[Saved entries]
☆ ☆ ☆ ☆
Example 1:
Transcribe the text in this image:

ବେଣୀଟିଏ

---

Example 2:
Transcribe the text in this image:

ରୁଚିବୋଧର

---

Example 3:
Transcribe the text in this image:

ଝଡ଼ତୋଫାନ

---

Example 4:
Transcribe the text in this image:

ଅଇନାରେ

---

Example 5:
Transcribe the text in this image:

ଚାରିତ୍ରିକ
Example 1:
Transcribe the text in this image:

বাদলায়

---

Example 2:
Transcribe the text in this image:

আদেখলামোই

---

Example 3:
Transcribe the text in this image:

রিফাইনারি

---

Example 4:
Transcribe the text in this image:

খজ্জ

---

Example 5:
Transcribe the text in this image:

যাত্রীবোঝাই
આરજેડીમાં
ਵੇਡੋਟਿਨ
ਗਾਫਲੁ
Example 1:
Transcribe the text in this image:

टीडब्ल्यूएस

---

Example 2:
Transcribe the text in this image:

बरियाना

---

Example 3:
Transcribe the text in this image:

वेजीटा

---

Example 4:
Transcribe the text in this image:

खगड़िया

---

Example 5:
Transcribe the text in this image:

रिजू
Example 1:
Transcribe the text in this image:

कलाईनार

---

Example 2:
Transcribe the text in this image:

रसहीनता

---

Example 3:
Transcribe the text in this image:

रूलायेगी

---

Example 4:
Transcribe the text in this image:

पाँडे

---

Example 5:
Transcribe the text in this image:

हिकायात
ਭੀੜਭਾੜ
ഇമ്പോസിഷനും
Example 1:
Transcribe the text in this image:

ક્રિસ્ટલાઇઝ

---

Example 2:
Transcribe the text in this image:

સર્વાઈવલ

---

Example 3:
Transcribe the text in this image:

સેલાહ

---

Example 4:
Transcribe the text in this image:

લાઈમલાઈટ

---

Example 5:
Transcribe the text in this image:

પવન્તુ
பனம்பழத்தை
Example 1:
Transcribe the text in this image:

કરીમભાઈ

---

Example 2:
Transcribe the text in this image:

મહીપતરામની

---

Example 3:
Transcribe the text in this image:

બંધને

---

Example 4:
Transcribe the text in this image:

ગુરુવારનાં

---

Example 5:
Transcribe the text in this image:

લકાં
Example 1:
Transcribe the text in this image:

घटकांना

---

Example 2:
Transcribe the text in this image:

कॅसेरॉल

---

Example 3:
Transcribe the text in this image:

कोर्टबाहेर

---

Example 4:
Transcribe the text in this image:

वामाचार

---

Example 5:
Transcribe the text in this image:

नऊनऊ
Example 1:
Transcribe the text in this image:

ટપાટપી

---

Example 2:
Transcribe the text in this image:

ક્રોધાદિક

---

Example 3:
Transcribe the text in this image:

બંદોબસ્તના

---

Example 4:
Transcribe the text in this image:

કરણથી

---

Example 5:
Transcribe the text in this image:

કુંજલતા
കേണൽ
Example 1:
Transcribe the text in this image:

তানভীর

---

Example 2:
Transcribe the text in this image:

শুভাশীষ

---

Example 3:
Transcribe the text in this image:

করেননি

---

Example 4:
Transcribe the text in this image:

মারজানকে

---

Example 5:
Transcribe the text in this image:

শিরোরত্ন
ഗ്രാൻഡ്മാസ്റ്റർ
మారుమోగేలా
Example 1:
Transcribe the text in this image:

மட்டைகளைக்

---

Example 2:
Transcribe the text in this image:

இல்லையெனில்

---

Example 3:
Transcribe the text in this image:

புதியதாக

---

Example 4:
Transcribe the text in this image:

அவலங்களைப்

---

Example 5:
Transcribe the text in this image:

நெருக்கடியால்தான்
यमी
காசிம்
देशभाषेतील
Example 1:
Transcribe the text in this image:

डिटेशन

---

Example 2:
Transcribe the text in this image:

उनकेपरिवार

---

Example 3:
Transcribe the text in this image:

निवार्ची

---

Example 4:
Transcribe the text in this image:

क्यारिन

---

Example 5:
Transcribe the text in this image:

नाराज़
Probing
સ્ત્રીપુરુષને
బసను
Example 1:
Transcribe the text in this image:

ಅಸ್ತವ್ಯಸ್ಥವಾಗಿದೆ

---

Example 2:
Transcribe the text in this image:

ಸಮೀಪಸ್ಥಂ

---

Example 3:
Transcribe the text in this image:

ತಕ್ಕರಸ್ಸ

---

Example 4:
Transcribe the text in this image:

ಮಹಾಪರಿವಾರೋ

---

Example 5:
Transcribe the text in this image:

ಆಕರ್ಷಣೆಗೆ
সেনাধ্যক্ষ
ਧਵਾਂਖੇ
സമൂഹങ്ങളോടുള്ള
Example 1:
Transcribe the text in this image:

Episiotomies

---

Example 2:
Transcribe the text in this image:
☆ ☆ ☆ ☆
**To do**
Please restate the preceding entries word for word.

**Answer to this exercise**
Example 1:
Transcribe the text in this image:

ବେଣୀଟିଏ

---

Example 2:
Transcribe the text in this image:

ରୁଚିବୋଧର

---

Example 3:
Transcribe the text in this image:

ଝଡ଼ତୋଫାନ

---

Example 4:
Transcribe the text in this image:

ଅଇନାରେ

---

Example 5:
Transcribe the text in this image:

ଚାରିତ୍ରିକ
Example 1:
Transcribe the text in this image:

বাদলায়

---

Example 2:
Transcribe the text in this image:

আদেখলামোই

---

Example 3:
Transcribe the text in this image:

রিফাইনারি

---

Example 4:
Transcribe the text in this image:

খজ্জ

---

Example 5:
Transcribe the text in this image:

যাত্রীবোঝাই
આરજેડીમાં
ਵੇਡੋਟਿਨ
ਗਾਫਲੁ
Example 1:
Transcribe the text in this image:

टीडब्ल्यूएस

---

Example 2:
Transcribe the text in this image:

बरियाना

---

Example 3:
Transcribe the text in this image:

वेजीटा

---

Example 4:
Transcribe the text in this image:

खगड़िया

---

Example 5:
Transcribe the text in this image:

रिजू
Example 1:
Transcribe the text in this image:

कलाईनार

---

Example 2:
Transcribe the text in this image:

रसहीनता

---

Example 3:
Transcribe the text in this image:

रूलायेगी

---

Example 4:
Transcribe the text in this image:

पाँडे

---

Example 5:
Transcribe the text in this image:

हिकायात
ਭੀੜਭਾੜ
ഇമ്പോസിഷനും
Example 1:
Transcribe the text in this image:

ક્રિસ્ટલાઇઝ

---

Example 2:
Transcribe the text in this image:

સર્વાઈવલ

---

Example 3:
Transcribe the text in this image:

સેલાહ

---

Example 4:
Transcribe the text in this image:

લાઈમલાઈટ

---

Example 5:
Transcribe the text in this image:

પવન્તુ
பனம்பழத்தை
Example 1:
Transcribe the text in this image:

કરીમભાઈ

---

Example 2:
Transcribe the text in this image:

મહીપતરામની

---

Example 3:
Transcribe the text in this image:

બંધને

---

Example 4:
Transcribe the text in this image:

ગુરુવારનાં

---

Example 5:
Transcribe the text in this image:

લકાં
Example 1:
Transcribe the text in this image:

घटकांना

---

Example 2:
Transcribe the text in this image:

कॅसेरॉल

---

Example 3:
Transcribe the text in this image:

कोर्टबाहेर

---

Example 4:
Transcribe the text in this image:

वामाचार

---

Example 5:
Transcribe the text in this image:

नऊनऊ
Example 1:
Transcribe the text in this image:

ટપાટપી

---

Example 2:
Transcribe the text in this image:

ક્રોધાદિક

---

Example 3:
Transcribe the text in this image:

બંદોબસ્તના

---

Example 4:
Transcribe the text in this image:

કરણથી

---

Example 5:
Transcribe the text in this image:

કુંજલતા
കേണൽ
Example 1:
Transcribe the text in this image:

তানভীর

---

Example 2:
Transcribe the text in this image:

শুভাশীষ

---

Example 3:
Transcribe the text in this image:

করেননি

---

Example 4:
Transcribe the text in this image:

মারজানকে

---

Example 5:
Transcribe the text in this image:

শিরোরত্ন
ഗ്രാൻഡ്മാസ്റ്റർ
మారుమోగేలా
Example 1:
Transcribe the text in this image:

மட்டைகளைக்

---

Example 2:
Transcribe the text in this image:

இல்லையெனில்

---

Example 3:
Transcribe the text in this image:

புதியதாக

---

Example 4:
Transcribe the text in this image:

அவலங்களைப்

---

Example 5:
Transcribe the text in this image:

நெருக்கடியால்தான்
यमी
காசிம்
देशभाषेतील
Example 1:
Transcribe the text in this image:

डिटेशन

---

Example 2:
Transcribe the text in this image:

उनकेपरिवार

---

Example 3:
Transcribe the text in this image:

निवार्ची

---

Example 4:
Transcribe the text in this image:

क्यारिन

---

Example 5:
Transcribe the text in this image:

नाराज़
Probing
સ્ત્રીપુરુષને
బసను
Example 1:
Transcribe the text in this image:

ಅಸ್ತವ್ಯಸ್ಥವಾಗಿದೆ

---

Example 2:
Transcribe the text in this image:

ಸಮೀಪಸ್ಥಂ

---

Example 3:
Transcribe the text in this image:

ತಕ್ಕರಸ್ಸ

---

Example 4:
Transcribe the text in this image:

ಮಹಾಪರಿವಾರೋ

---

Example 5:
Transcribe the text in this image:

ಆಕರ್ಷಣೆಗೆ
সেনাধ্যক্ষ
ਧਵਾਂਖੇ
സമൂഹങ്ങളോടുള്ള
Example 1:
Transcribe the text in this image:

Episiotomies

---

Example 2:
Transcribe the text in this image:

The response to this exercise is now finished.